Our normal vacations include disappearing into the wilderness and losing cellphone coverage, so our trip to Atlanta was far from a traditional spring-break locus and far more professional development than vacation. We never lost cellphone coverage, nor did we ever feel alone. In fact, we were professional residents of the queue: perfecting the tourist slow shuffle through the Georgia Aquarium and World of Coke or fighting like a salmon against the current as we navigated passing periods in schools that are three times the size of our local ones.
In all, the trip was bittersweet for me. The point of our Latin Nerd Vacation to Atlanta was to visit and observe Latin teachers who have successfully implemented comprehensible-input strategies into their classrooms. The observations were particularly useful to Lee, and they bolstered his spirits and enthusiasm in an otherwise demoralizing year. One of my friends, who opened her house to us (and to our dog), is both an incredible Latin speaker and a wonderful Latin teacher. I wish that I could spend a year in her classroom because I feel as if I would improve my Latin dramatically—and get rock-hard abs from all the laughter!
As I no longer teach, the journey also served to remind me how much I miss teaching Latin. I miss the ridiculous costumes and the completely undignified stories and the vivacious kiddos. While I am certainly not sorry to have lefts parts of the profession behind, I rather feel like part of my identity is absent, as if teaching were a limb that I had lost that still tingles from time to time. I tried to fill that void by taking a graduate Latin course, but it isn’t the same. For one, I’d much rather write lesson plans than read academic research. For two, in my graduate class, no one as yet has dressed up as a cat and chased a fellow student wearing a cowboy hat around the room.
Returning to teaching Latin isn’t on the horizon, nor is moving to Atlanta where Latin teaching jobs abound. After much soul searching, I have postponed admission into the MA program in Classics another year to allow myself more time to learn to manage my fibromyalgia. Living vicariously through my husband’s Latin program and helping out with Kansas Junior Classical League events has not been enough to feed my zippy pow-in-the-face love of all things Latin. I must plan to bring more Latin into my life.

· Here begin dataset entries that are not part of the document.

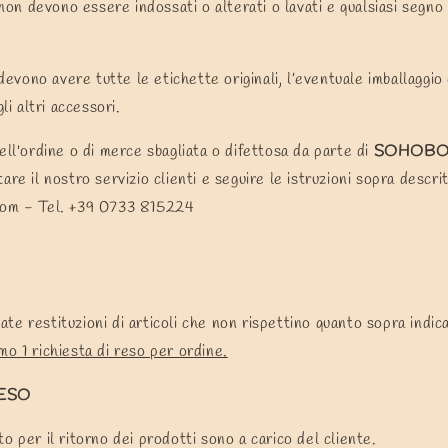
o non devono essere indossati o alterati o lavati e qualsiasi segno
 devono avere tutte le etichette originali, l’eventuale imballaggio
gli altri accessori.
ell'ordine o di merce sbagliata o difettosa da parte di
SOHOBOU
are il nostro servizio clienti e seguire le istruzioni sopra descri
com - Tel.
+39 0733 815224
e restituzioni di articoli che non rispettino quanto sopra indic
o 1 richiesta di reso per ordine.
RESO
o per il ritorno dei prodotti sono a carico del cliente.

This summer, after my graduate class ends, I want to write simpler versions of the Eclogues that range in difficulty from Latin I to Latin IV. I also want to return to the story I had begun writing (a little over ambitiously) last November. Will it be enough to fill the void? Probably not. But then again, I was certainly familiar with never being enough of anything as a teacher. And, like a teacher, I’ll make it work with what I’ve been given the best I know how.